_Consigne:_ Dans l'extrait sur le Rwanda, relevez tous les pays nommés, dans l'ordre où ils apparaissent.

##### Extrait du texte

Le 27 avril 1994, l'ambassadrice des États-Unis auprès des Nations Unies, Madeleine Albright, informe Washington que la République Tchèque et l'Argentine travaillent sur une résolution sur le génocide, précisant que ce qui se passe au Rwanda peut être qualifié de génocide selon la convention de Genève de 1948. Ainsi, malgré qu’aucune enquête ou investigation internationale qui pourrait corroborer ces massacres comme un génocide, Albright pousse déjà à l’adoption de cette qualification. Pourtant, d’autres membres du Conseil de sécurité de l’ONU, tels la France, le Nigeria et la Chine, ont hésité à aboutir à une telle conclusion sans enquête préalable, soulignant à la fois les dimensions ethniques et politiques, et d'autres rapports de force sur le terrain.

 

Par ailleurs, le FPR affirmait dès le 30 avril 1994 dans une lettre adressée au Conseil de sécurité de l'ONU qu'il disposait de preuves solides que le régime Habyarimana avait planifié une extermination systématique des Tutsis. Le FPR avait également affirmé à l'époque que ces massacres auraient eu lieu même si le Président n'avait pas été tué, pendant la période de transition prévue par les accords d’Arusha.

 

Cependant, cette preuve d'un plan méticuleux visant à tuer les Tutsis n'a pas été fournie par le FPR au Tribunal d'Arusha quand celui-ci est devenu opérationnel un an plus tard, bien que le FPR prétendît avoir des preuves depuis avril 1994.

 

Ici Onana fait référence à l'utilisation du mot génocide de la part du FPR à un moment précis où la qualification du crime ne pouvait pas encore être connue (d'où aussi le terme de génocide entre guillemets, car il fait référence à une formulation du FPR des événements). L’escroquerie à laquelle fait référence Onana dans cette phrase n’est pas le génocide en soi, mais la prétention du FPR de détenir des preuves solides d’un plan d’extermination de la population Tutsie de la part du gouvernement Habyarimana dès le 30 avril 1994.

 

La phrase 3 est tirée du même sous-chapitre et concerne également la caractérisation hâtive des massacres à cette époque.   « Autrement dit, pour ne pas avoir à s’exposer à la moindre réflexion ou à des questions embarrassantes, les États-Unis valident ainsi, sans la moindre réserve, et très officiellement la demande pressante du FPR de retenir le mot « génocide » ou de qualifier comme tel les massacres du Rwanda. Ce terme est donc retenu sans examen ni enquête préalable. Sa validation ne sera jamais soumise à l’avis des magistrats professionnels ni à la consultation d’une quelconque juridiction internationale. C’est la volonté du FPR et la décision d’un secrétaire d’État américain qui ont conduit à parler de « génocide » au sein des Nations Unies et principalement au Conseil de sécurité. » (page 190 de  Rwanda, la vérité sur l'opération Turquoise, 2019)

##########
##### Données brutes

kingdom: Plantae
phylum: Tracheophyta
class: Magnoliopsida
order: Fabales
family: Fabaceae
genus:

##########

_Réponse rédigée:_ États-Unis, République Tchèque, Argentine, Rwanda, France, Nigeria, Chine